3食主食抜きのスーパー糖質制限食(糖質12%、タンパク質32%、脂質56%)なら、薬に頼ることなく速やかにリアルタイムで良好な血糖コントロールが可能です。1回の食事の糖質の摂取量を10〜20g以下にします。間食は1回の糖質量5gまでとし、1日2回までです。糖質制限食で高血糖は改善しますが低血糖にはなりません。肝臓でアミノ酸などからブドウ糖を作る(糖新生)からです。
あと、昼だけ少量の主食を食べて、朝と夕は抜きのスタンダード糖質制限食、朝と昼は少量の主食を食べて夕は主食抜きのプチ糖質制限食があります。
糖尿病の人には、食後高血糖が1日を通して生じないスーパー糖質制限食がお勧めです。ダイエット目的ならスーパー糖質制限食を2週間ぐらい実践して、あるていど体重が減少したら、スタンダードやプチで維持するというパターンもあります。
従来の糖尿病食のような厳しいカロリー制限をする必要はありませんが、糖質制限食はカロリー無制限ということではありません。厚生労働省のいう一般的な標準摂取カロリーの範囲、すなわち身体活動レベルが低い人は男性は1850〜2250キロカロリー/日、女性は1450〜1700キロカロリー/日くらいが目安です。
写真1は約500キロカロリーでそろえた、従来の糖尿病食とスーパー糖質制限食の比較です。
4.糖質制限食の普及
米国糖尿病学会が、Diabetes Care 2013年10月9日オンライン版に成人糖尿病患者の食事療法に関する声明を発表して、全ての糖尿病患者に適した「唯一無二の食事パターン」は存在しないとの見解を表明しました。これは1969年の食品交換表第2版以降「カロリー制限食」という「唯一無二の食事パターン」を推奨し続けている日本糖尿病学会への痛烈な批判となっています。そして、患者ごとにさまざまな食事パターン〔地中海食、ベジタリアン食、糖質制限食、低脂質食、DASH(Dietary Approaches to Stop Hypertension)食〕が受容可能であるとしています。
つまり米国糖尿病学会は、すでに糖質制限食を公的に受容しているのです。
5.糖質制限食を実践する時の注意
糖質制限食によりリアルタイムに血糖値が改善します。このため、すでに経口血糖降下剤の内服やインスリン注射をしておられる糖尿病の人は、低血糖の心配がありますので必ず主治医と相談していただきたいと思います。

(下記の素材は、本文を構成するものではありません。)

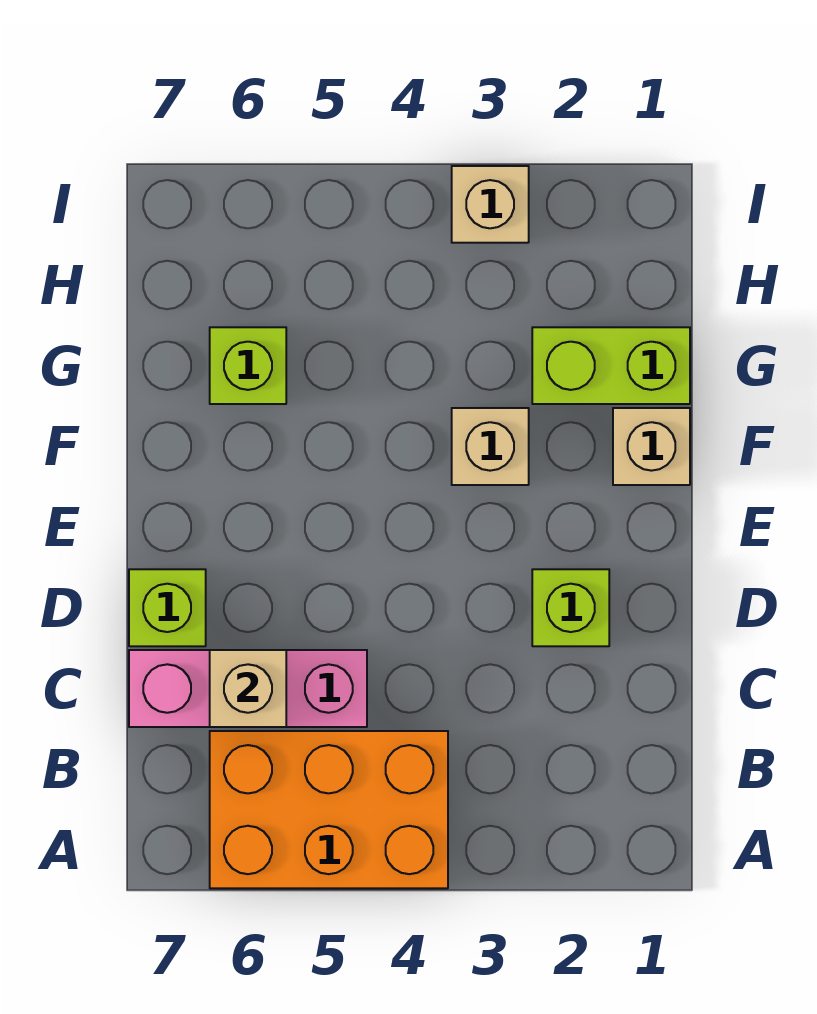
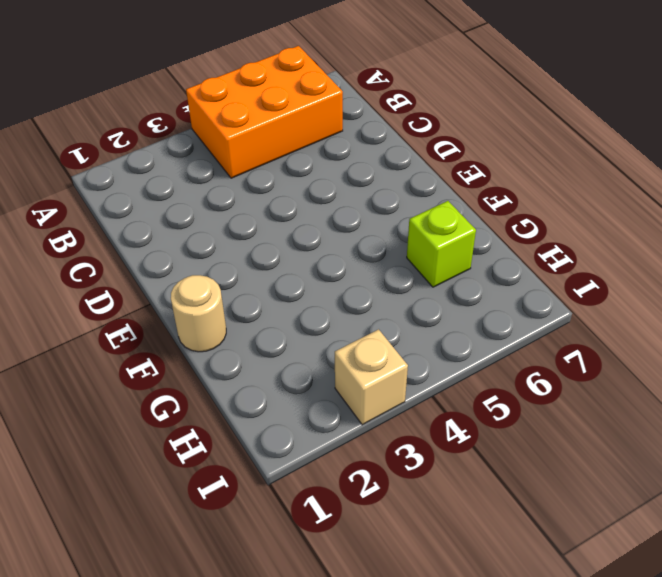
tan 1x1 round brick [171,275,226,352] -> tan 1x1 brick [613,408,690,485]
none -> pink 1x3 brick [129,650,367,727]
none -> lime 1x1 brick [532,569,609,646]

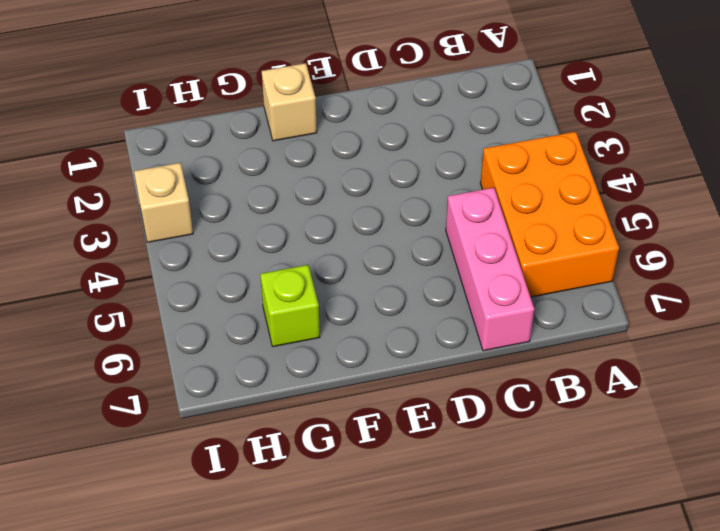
none -> lime 1x1 brick [532,569,609,646]
none -> lime 1x1 brick [129,569,206,646]

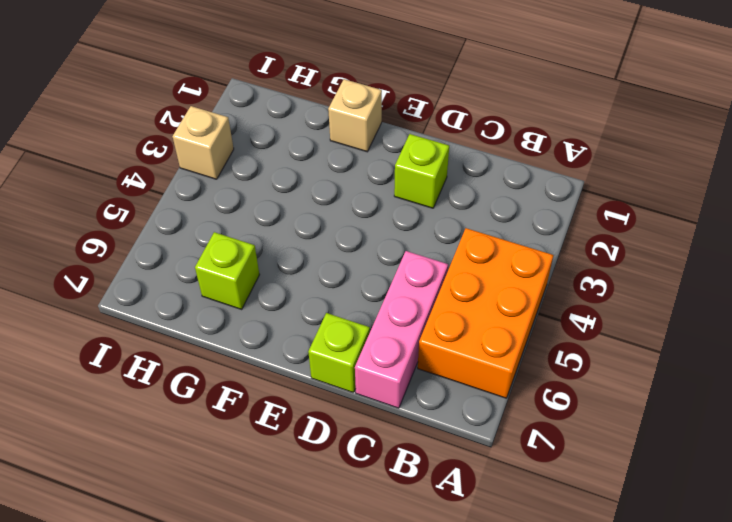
none -> tan 1x1 brick [452,408,529,485]
none -> lime 1x2 brick [532,327,690,404]

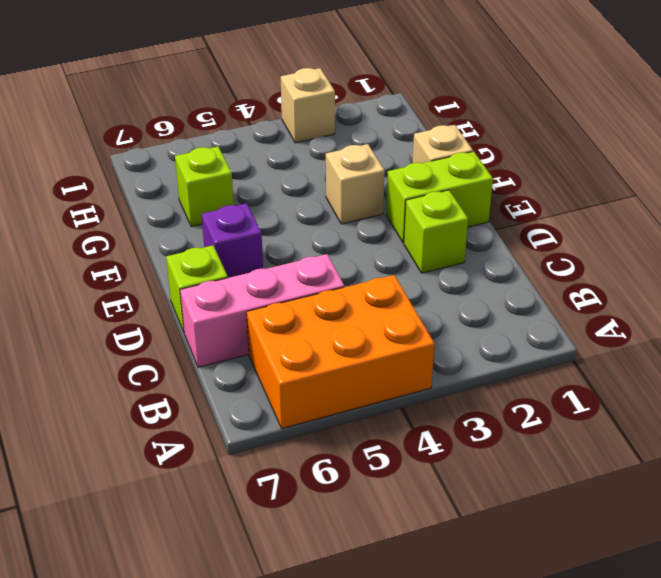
lime 1x2 brick [386,152,493,243] -> lime 1x2 brick moved to [532,327,690,404]
purple 1x1 brick [202,203,263,278] -> none
none -> tan 1x1 brick [210,650,286,727]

血液検査で、活動性の膵炎がある場合、肝硬変の場合、そして長鎖脂肪酸代謝異常症は、糖質制限食は適応となりませんのでご注意ください。糖質制限食は相対的に高脂肪食になるので、活動性膵炎には適応とならないのです。肝硬変では、糖新生能力が低下しているため適応となりません。長鎖脂肪酸代謝異常症では、脂肪酸がうまく利用できないので、適応となりません。